We are told that “this play is not about dance”, and this soon becomes evident. Three misfortunate pairs become marionettes; their strings controlled by manipulative and stagey promoter, Mel Carney (Jos Vantyler). We hear a synopsis of their life story; where they’ve come from, what they’ve been through and why this means so much to them (sound familiar?). These tales of woe influence the direction of the audience’s favouritism and who they wind up rooting for (ring any bells?). As the gruelling regime continues, and the dance goes on and on, contestants are pushed to their limits, many overcome by the ordeal. Towards the finale, the dance marathon runners pass out, go mad or unclothe themselves. In turn, this mania is embraced by the crowds who love a good show (ring-a-ling-a-ling!).
So yes, this play draws parallels not only between the Great Depression and the current recession, but also between entertainment trends. In the 1930s we had dance marathons and, nearly a century later, we have X Factor and a whole host of reality TV shows, depicting the desperate and entertaining the masses through their plight for fulfilment (“This will change my life!” / “I’m worth so much more than this!” / “Life drew me a poor hand!” … and so on).
The play’s witty writing and snappy dialogue builds a sense of hopelessness. Kyle directs with an ear for the play’s dark humour and simultaneously captures the sinister undertones.
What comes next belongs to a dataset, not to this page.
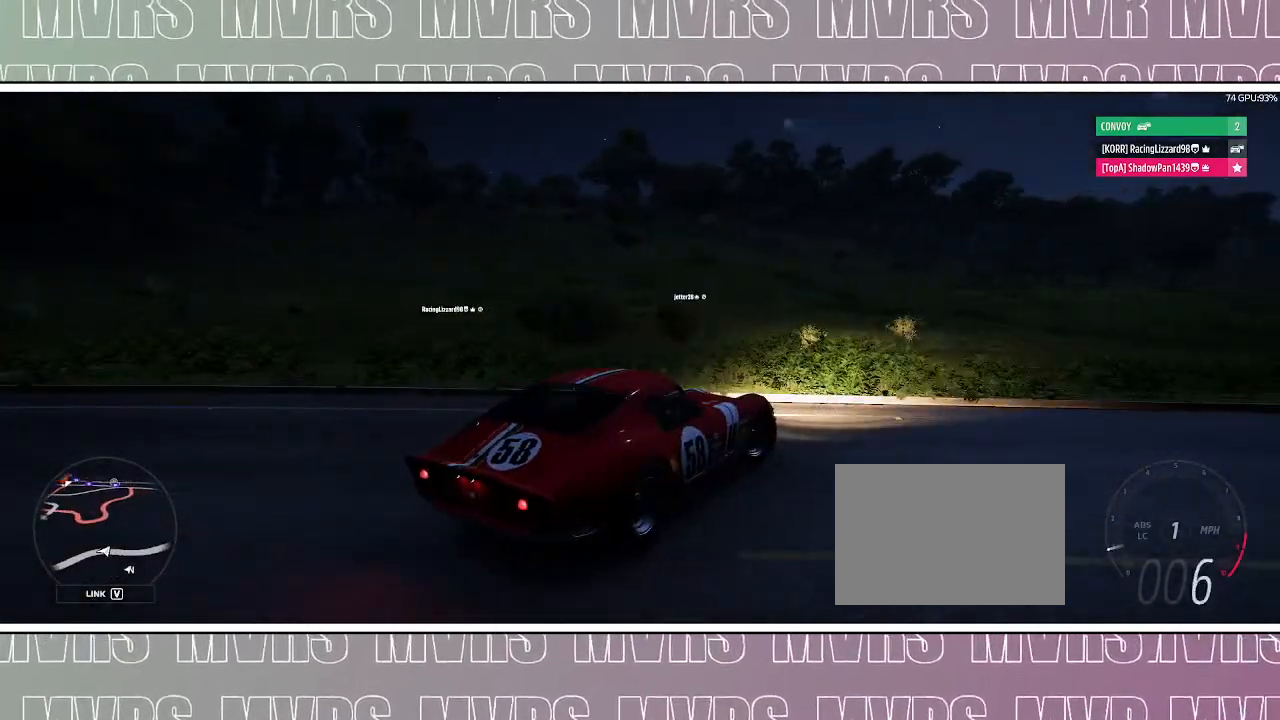
{"dt_ms": 500, "buttons": ["R2"], "left_stick": "right", "right_stick": "up", "events": []}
Each character embarks on a personal journey – one which we follow with wide-eyed anticipation. Our involvement as audience closely mirrors the spectators of the 1930s, worryingly so. Our journey as observer is as uncomfortable as the contestants’, and the pleasure we encounter grates against our sense of moral standing. On the downside, however, the play is quite predictable. One knows the outcome way in advance of the actual ending. The first act is more enjoyable than the second, and the latter half of the production could be cut down, without compromising the messaging or storyline. Certain aspects become a bit repetitive and the last half hour is long-winded; dare I say indulgent.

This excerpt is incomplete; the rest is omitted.